Brain and Healing by William Jarvis

traumatic brain injuryBrain Injury Blog by William C. Jarvis, Ed. D.

Monday, October 7, 2013

Brain Injury and Healing

All TBI survivors and caregivers need to know that improvement is possible, even years later. It always amazes me the amount of healing that can take place in the brain. The brain is always trying to do things in parts that have been injured and even sometimes other parts of the brain take over. This does not mean 100% healing, but it does mean you can be better tomorrow than you are today!!!

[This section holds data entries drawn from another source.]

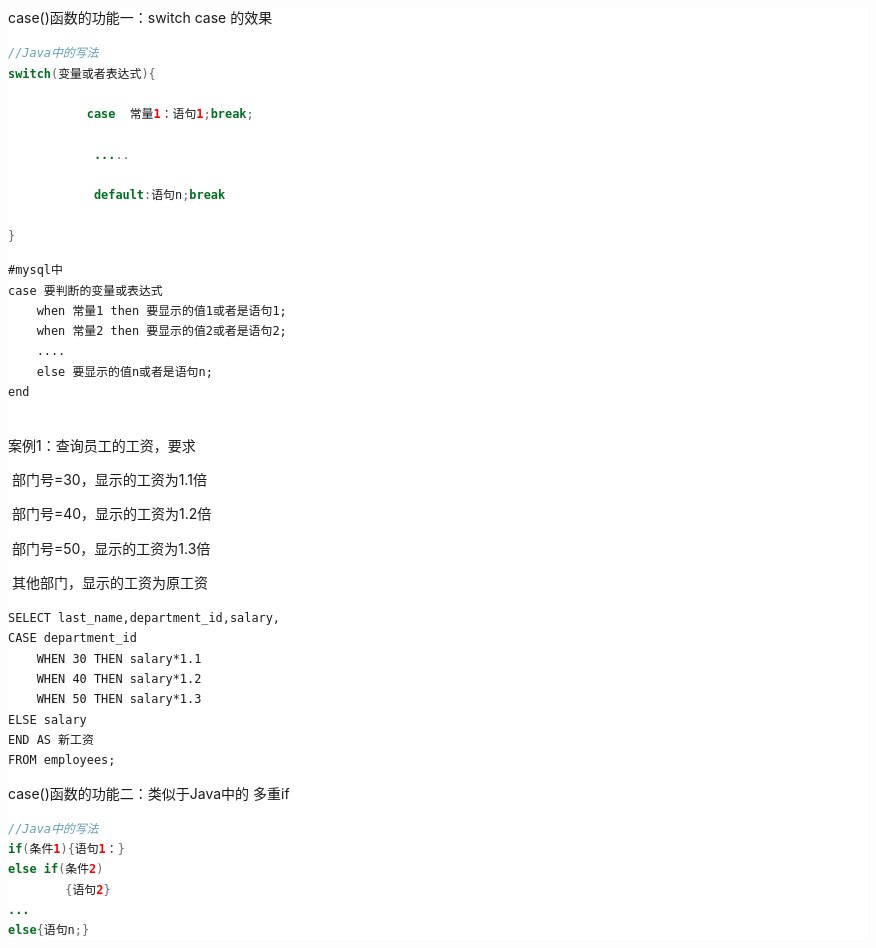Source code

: case()函数的功能一：switch case 的效果



```java
//Java中的写法
switch(变量或者表达式){

​           case  常量1：语句1;break;

​            .....

​            default:语句n;break

}

```

```mysql
#mysql中
case 要判断的变量或表达式
	when 常量1 then 要显示的值1或者是语句1;
	when 常量2 then 要显示的值2或者是语句2;
	....
	else 要显示的值n或者是语句n;
end
    
```

案例1：查询员工的工资，要求

​	部门号=30，显示的工资为1.1倍

​	部门号=40，显示的工资为1.2倍

​	部门号=50，显示的工资为1.3倍

​	其他部门，显示的工资为原工资

```mysql
SELECT last_name,department_id,salary,
CASE department_id
    WHEN 30 THEN salary*1.1
    WHEN 40 THEN salary*1.2
    WHEN 50 THEN salary*1.3
ELSE salary
END AS 新工资
FROM employees; 
```

case()函数的功能二：类似于Java中的 多重if

```java
//Java中的写法
if(条件1){语句1：}
else if(条件2)
		{语句2}
...
else{语句n;}

```
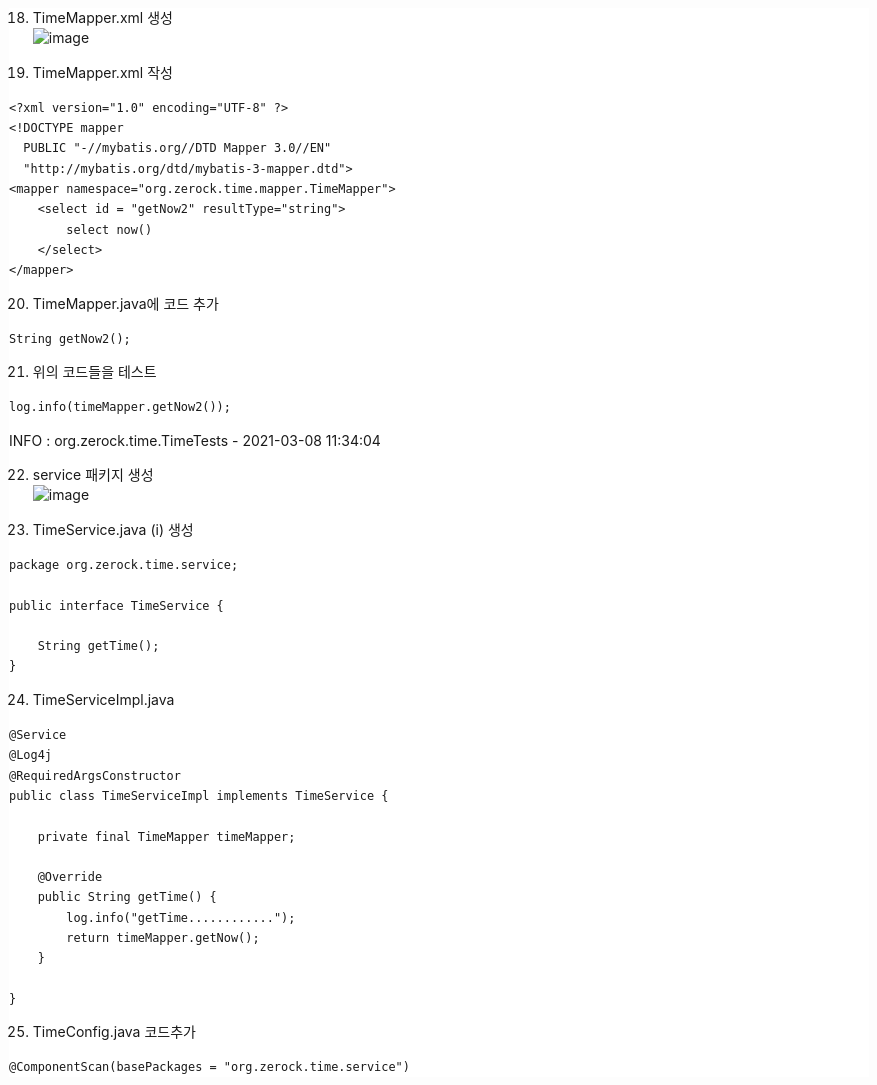 18. TimeMapper.xml 생성  
![image](https://user-images.githubusercontent.com/72544949/110266614-8505bb00-8001-11eb-95ca-9a6119983823.png)

19. TimeMapper.xml 작성
```
<?xml version="1.0" encoding="UTF-8" ?>
<!DOCTYPE mapper
  PUBLIC "-//mybatis.org//DTD Mapper 3.0//EN"
  "http://mybatis.org/dtd/mybatis-3-mapper.dtd">
<mapper namespace="org.zerock.time.mapper.TimeMapper">
	<select id = "getNow2" resultType="string">
		select now()
	</select>
</mapper>
```

20. TimeMapper.java에 코드 추가  
```
String getNow2();
```

21. 위의 코드들을 테스트
```
log.info(timeMapper.getNow2());
```
INFO : org.zerock.time.TimeTests - 2021-03-08 11:34:04  

22. service 패키지 생성  
![image](https://user-images.githubusercontent.com/72544949/110267118-7d92e180-8002-11eb-8dfa-f7bbaabb1f9a.png)
   
23. TimeService.java (i) 생성
```
package org.zerock.time.service;

public interface TimeService {

	String getTime();
}
```

24. TimeServiceImpl.java
```
@Service
@Log4j 
@RequiredArgsConstructor
public class TimeServiceImpl implements TimeService {

	private final TimeMapper timeMapper;
	
	@Override
	public String getTime() {
		log.info("getTime............");
		return timeMapper.getNow();
	}

}
```
25. TimeConfig.java 코드추가
```
@ComponentScan(basePackages = "org.zerock.time.service")
```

Survivors will experiences different amount of healing and in different functions.  Be patient to see healing and never stop working on it.  It is when you stop that the potential for healing stops.  The important thing to remember is not to be discouraged and always think optimistically.  This will do far more for healing and psychological wellness.

Why is every TBI different? Then, what are the answers? Because the brain controls every part of the body, (movement, speech, thinking, etc.) a multitude of different limitations can exist. The answer is to always be working to improve something while at the same time develop the things you CAN DO!! You will find you are more capable than you think and can do a lot. NEVER STOP TRYING!!

Over thirteen years I have implemented specific strategies to improve healing.  While improvement has been very slow, I am amazed in my own experience how much better I am.  There are certain limitations that continue to be a problem, but I would say there are far more that have diminished greatly.  This is good news and gives real hope to TBI/ABI Survivors.

6 responses to “Brain and Healing by William Jarvis”

  1. Emmanuel sellers says:

    I recently had an injury at work I didn’t become unconscious but I’ve been injured I’m always in pain I was lightheaded personality changes and then my wife is talking about divorce i’ve tried to talk to her and tell her that somethings wrong with me . But she’s filled with such hate towards me now .The physical therapy has put a strain on the relationship. I love my wife . I’ve stated to her that we need to go to counseling . I know I’m gonna need some psychological help .

  2. Thank you for claiming this promise so boldly. Your words spoke to me – exactly where I am. After having suffered a mTBI, my life has been forever changed. Your words brought reassurance that the change in my life can be shaped into who I am and how I live out each day. I’m so grateful I came upon your blog!

  3. Cali Minich says:

    Thank you Bill for your comments. I have continual perseverance to do my best in everything I set out to do. This is why I am teaching for the first time. Even though it has been tough at times, I have a passion to succeed. As a result, I believe my brain is better now than it was before my TBI 38 years ago.

  4. Dear Leon,
    Thanks for your comment. I am always frustrated when survivors report they were told that there will be no further recovery after 6 months or a year after their injury. Your experience confirms that progress remains possible over your lifetime. It may not be as rapid, but it is still moving forward.
    Marilyn Lash

  5. Leon Edward says:

    Thanks for post. Its great to share hope to caretakers and injured. I know that all injuries with brain can affect us differently but I’m in year 30 after getting shot in the back of head , and being blessed working with health professionals and communicating with other TBI , kept improving and even now.

    Even now in my 50s, I continue to improve cognitive function at the same time people I know my age are having ‘aging ‘ effects. But we have to keep at it. Keep it up! Great

  6. Casey Bachus says:

    I found this to be true with my husband. He is past 2 years from his TBI, but as he continues to work, he continues to make progress, even if it is slower than it was at the beginning.